In the collision attack we are looking two messages $m_1$ and $m_2$ with $m_1 \neq m_2$ such $h(m_1) = h(m_2)$. In a collision attack the attacker has free of choosing the hash value, they only seek two messages that have the same hash value. This freeness reduces the attack cost. The generic cost of collision is $\mathcal{O}(\sqrt{2^{n/2}})$-time for $n$-bit output hash function.

In some other scenarios, the attacker needs second pre-image attack; given a message $m$ and it's hash value $x=h(m)$, find another message $m' \neq m$ such that $h(m)=h(m')$. This is the scenario where the attacker creates a forgery of a digital signature ( hash and sign). Given the signature, they try to find another message $m'$ such that the signature is the same as the given.

Two generic cost of secondary pre-image attack is $\mathcal{O}(\sqrt{2^n})$-time for $n$-bit hash function.
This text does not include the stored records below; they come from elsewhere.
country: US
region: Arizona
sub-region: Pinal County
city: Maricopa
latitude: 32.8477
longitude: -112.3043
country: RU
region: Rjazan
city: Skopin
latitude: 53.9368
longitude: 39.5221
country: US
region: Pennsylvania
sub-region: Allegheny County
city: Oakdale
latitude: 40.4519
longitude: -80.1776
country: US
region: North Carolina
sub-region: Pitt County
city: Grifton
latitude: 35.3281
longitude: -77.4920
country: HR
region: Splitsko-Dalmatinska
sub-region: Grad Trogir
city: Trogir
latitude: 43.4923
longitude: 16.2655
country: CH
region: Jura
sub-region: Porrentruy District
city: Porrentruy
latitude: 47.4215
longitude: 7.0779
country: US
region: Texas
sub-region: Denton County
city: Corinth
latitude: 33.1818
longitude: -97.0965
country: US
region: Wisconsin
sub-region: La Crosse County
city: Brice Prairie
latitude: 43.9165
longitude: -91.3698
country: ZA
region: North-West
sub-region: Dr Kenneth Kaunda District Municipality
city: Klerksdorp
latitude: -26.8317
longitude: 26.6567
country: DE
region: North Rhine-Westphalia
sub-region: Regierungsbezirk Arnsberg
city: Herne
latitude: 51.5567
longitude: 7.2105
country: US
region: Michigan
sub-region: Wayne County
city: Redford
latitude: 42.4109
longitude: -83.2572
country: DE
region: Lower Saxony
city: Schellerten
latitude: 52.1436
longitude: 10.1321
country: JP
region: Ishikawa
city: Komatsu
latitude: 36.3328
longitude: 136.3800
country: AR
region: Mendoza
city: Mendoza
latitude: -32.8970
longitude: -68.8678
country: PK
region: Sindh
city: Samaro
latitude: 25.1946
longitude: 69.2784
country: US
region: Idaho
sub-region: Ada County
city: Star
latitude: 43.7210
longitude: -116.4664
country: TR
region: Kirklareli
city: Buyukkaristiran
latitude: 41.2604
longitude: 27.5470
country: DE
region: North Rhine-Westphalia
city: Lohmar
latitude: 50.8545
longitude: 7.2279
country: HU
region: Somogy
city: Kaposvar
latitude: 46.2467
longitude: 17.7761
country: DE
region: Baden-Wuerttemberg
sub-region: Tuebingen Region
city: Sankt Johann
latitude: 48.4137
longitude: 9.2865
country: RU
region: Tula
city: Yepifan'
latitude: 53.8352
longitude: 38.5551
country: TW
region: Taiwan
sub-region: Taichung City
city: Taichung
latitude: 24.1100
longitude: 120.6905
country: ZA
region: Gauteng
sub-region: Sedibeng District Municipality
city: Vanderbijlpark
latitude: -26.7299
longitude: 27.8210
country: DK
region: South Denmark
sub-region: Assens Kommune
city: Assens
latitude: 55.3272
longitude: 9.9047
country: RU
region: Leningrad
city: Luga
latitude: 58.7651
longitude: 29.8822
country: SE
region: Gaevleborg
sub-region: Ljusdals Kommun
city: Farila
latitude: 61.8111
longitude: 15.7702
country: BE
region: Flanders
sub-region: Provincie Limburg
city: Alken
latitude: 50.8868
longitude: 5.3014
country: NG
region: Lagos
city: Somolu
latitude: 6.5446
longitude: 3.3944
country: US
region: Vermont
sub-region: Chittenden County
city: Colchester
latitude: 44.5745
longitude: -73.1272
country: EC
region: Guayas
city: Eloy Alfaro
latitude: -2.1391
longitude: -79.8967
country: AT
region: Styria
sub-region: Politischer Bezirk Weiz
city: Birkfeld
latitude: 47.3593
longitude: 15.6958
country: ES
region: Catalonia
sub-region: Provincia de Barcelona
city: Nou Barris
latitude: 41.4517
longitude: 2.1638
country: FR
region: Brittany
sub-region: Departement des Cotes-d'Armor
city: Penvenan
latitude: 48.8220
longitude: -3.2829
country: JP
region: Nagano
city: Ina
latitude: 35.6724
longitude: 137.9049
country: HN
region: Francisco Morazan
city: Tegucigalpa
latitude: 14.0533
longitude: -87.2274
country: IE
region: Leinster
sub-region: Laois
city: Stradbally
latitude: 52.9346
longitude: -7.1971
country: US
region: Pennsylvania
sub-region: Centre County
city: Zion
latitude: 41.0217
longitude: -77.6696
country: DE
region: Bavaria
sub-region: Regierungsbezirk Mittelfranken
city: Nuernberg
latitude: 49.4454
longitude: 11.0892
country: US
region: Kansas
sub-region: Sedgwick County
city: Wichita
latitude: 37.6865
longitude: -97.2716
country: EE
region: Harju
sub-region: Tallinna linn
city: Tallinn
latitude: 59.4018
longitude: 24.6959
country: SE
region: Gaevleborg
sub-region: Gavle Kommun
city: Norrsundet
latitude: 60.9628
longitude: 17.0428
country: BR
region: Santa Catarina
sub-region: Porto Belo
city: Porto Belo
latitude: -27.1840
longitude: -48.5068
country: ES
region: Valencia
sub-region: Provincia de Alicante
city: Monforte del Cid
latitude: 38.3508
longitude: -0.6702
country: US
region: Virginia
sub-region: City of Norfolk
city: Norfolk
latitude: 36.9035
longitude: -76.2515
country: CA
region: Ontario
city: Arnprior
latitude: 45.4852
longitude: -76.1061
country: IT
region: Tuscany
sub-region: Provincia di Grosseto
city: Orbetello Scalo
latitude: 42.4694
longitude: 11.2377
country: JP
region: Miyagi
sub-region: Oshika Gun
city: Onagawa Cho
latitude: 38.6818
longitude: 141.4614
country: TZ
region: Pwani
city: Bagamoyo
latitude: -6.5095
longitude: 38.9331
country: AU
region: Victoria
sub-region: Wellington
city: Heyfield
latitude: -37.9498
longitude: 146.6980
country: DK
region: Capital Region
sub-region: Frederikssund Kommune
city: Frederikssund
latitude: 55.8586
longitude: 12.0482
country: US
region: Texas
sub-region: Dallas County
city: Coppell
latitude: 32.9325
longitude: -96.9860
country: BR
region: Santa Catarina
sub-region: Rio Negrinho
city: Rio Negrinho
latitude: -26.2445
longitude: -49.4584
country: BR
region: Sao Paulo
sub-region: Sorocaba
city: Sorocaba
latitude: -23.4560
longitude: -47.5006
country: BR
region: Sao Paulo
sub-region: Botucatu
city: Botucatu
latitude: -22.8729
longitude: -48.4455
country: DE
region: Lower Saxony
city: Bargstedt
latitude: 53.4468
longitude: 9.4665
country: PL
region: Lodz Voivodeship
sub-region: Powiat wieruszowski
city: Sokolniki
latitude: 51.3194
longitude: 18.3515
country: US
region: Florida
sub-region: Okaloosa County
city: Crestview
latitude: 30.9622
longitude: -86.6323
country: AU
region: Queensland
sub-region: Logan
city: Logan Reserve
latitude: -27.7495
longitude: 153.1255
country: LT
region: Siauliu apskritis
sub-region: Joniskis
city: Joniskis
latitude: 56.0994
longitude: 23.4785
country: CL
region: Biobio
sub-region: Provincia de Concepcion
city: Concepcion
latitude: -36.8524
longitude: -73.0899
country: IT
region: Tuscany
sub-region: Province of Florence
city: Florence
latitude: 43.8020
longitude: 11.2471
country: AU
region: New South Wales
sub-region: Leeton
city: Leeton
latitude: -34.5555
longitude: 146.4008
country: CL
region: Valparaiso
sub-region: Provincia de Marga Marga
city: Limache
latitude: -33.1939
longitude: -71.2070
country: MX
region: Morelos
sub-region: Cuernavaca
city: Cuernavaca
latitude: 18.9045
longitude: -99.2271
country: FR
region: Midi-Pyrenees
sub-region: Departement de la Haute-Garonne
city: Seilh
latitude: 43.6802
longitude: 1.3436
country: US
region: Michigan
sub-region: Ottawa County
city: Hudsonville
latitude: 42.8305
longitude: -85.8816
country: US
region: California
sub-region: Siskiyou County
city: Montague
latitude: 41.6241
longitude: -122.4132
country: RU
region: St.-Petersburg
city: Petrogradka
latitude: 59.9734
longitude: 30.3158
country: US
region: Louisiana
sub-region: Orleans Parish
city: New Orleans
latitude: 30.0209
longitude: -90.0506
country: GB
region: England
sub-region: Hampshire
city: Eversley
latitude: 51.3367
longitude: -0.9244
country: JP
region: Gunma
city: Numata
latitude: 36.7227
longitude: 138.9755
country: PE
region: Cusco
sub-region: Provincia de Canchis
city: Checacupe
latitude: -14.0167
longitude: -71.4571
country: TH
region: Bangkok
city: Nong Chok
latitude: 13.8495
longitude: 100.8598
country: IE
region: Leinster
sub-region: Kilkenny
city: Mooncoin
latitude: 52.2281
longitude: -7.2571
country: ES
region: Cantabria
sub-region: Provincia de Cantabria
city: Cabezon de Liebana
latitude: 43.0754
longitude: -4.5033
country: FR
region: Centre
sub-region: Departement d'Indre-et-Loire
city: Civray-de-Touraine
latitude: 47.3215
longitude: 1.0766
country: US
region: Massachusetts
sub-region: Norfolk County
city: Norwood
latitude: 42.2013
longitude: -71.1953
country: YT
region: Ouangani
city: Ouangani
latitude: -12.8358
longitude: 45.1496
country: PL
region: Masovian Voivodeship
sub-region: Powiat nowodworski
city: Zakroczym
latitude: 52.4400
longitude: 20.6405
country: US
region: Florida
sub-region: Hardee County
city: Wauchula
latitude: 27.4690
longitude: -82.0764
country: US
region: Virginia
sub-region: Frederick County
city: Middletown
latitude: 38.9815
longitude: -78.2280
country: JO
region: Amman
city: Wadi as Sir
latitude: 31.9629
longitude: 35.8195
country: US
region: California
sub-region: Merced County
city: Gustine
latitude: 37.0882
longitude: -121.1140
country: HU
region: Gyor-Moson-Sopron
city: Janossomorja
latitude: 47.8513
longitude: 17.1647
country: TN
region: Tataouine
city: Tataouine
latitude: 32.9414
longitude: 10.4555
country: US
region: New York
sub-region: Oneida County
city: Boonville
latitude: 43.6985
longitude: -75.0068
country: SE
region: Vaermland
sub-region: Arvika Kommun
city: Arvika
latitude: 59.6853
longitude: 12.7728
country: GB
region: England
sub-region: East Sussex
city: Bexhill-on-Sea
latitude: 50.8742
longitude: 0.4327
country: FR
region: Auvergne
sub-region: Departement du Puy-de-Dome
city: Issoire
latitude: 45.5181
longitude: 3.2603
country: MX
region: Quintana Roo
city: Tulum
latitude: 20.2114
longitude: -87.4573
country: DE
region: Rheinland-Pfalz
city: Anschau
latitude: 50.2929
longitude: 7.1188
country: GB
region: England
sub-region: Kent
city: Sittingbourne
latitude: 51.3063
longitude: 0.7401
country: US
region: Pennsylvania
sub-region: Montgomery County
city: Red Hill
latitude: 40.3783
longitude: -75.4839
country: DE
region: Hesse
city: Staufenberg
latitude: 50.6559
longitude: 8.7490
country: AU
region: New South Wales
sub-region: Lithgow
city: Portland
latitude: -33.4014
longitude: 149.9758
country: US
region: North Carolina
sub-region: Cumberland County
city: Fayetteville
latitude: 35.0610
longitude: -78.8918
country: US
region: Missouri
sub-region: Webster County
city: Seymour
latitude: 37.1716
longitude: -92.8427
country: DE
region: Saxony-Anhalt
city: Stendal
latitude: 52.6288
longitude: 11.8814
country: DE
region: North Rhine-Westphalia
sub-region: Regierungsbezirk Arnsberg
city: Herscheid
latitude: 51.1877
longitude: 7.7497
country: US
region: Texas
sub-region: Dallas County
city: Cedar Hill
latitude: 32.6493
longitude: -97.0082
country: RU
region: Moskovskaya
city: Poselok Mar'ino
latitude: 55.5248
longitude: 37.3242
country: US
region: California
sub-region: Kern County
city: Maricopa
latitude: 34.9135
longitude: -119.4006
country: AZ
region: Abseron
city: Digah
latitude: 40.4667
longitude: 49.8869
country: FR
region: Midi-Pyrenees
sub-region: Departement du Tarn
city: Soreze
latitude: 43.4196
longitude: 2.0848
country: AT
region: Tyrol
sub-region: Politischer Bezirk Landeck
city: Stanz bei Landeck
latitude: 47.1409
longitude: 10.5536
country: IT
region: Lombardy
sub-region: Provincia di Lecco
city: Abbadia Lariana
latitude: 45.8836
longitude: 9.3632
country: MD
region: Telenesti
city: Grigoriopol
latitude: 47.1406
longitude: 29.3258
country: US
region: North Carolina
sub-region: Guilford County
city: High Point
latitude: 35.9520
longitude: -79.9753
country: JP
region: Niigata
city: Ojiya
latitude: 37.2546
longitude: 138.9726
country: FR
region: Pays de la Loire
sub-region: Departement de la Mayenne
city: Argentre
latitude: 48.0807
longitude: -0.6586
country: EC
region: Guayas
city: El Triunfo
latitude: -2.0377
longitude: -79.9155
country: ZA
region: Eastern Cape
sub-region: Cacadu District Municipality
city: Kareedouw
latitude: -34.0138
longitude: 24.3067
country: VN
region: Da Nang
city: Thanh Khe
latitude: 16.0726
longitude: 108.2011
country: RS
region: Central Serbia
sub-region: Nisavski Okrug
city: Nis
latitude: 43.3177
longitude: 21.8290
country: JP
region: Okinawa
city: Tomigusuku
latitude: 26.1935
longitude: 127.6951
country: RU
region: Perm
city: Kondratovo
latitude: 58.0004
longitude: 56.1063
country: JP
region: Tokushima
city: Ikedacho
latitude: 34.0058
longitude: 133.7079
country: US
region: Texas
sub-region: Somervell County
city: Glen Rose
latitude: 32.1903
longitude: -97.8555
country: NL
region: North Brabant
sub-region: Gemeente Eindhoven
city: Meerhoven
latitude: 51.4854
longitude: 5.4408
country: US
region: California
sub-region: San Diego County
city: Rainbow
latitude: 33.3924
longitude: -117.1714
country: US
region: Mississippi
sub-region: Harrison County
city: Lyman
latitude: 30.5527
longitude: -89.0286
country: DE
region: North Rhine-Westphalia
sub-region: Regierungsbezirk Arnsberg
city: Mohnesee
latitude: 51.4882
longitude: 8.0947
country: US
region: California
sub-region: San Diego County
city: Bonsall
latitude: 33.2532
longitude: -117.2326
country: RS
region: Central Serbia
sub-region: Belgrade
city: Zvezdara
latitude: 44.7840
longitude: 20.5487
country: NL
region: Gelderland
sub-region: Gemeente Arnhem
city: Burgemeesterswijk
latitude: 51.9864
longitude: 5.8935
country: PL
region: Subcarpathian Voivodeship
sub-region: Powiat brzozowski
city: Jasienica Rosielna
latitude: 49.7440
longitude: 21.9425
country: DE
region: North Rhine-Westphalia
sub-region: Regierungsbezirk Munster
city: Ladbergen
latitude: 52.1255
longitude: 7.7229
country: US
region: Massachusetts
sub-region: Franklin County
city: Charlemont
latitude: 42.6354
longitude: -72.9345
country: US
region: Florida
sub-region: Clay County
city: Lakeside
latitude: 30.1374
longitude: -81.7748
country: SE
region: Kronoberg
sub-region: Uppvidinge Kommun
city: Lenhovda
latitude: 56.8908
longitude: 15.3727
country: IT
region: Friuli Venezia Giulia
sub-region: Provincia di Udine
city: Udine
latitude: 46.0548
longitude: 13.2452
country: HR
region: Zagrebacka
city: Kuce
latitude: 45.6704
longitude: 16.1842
Formal definitions can be found in

• Cryptographic Hash-Function Basics: Definitions, Implications, and Separations for Preimage Resistance, Second-Preimage Resistance, and Collision Resistance by P. Rogaway and T. Shrimpton, 2004.

Answer 2

To: ["The",""] First International Bank ["Panama",""] Subject: ["Money",""] ["Wire","Transfer"] ["Order",""] from my account ["Num","#"]1234[".",""]

I ["hear by","would like to"] Instruct ["you ",""] to ["transfer","wire","move"] ["The sum","an amount"] of ["one million","1,000,000"] ["USD","$"] to ["The following",""] account ["num","#"] 3456.

etc. This above has "$2^{14}*3$" combinations for only a begining of a relevant message. Without playing with whitespaces.

Answer 3

If I take any message, I can append a space character or tab character to get two different messages. Each of those two, I can append another space or tab to get four possible messages. A third character gives 8 possible messages, then 16 and so on.

If I take "send 10,000" and append 64 characters, and each of them is either a space or tab character, then I get exactly 2^64 different messages. And with a 64 bit hash, there's a good chance that one of these messages has the same hashcode as the "send 10" message.

The reason to add space or tab, and not just any character, is that the reader will not see these characters. If I received "Send 10,000 xlfe13^" I would be suspicious.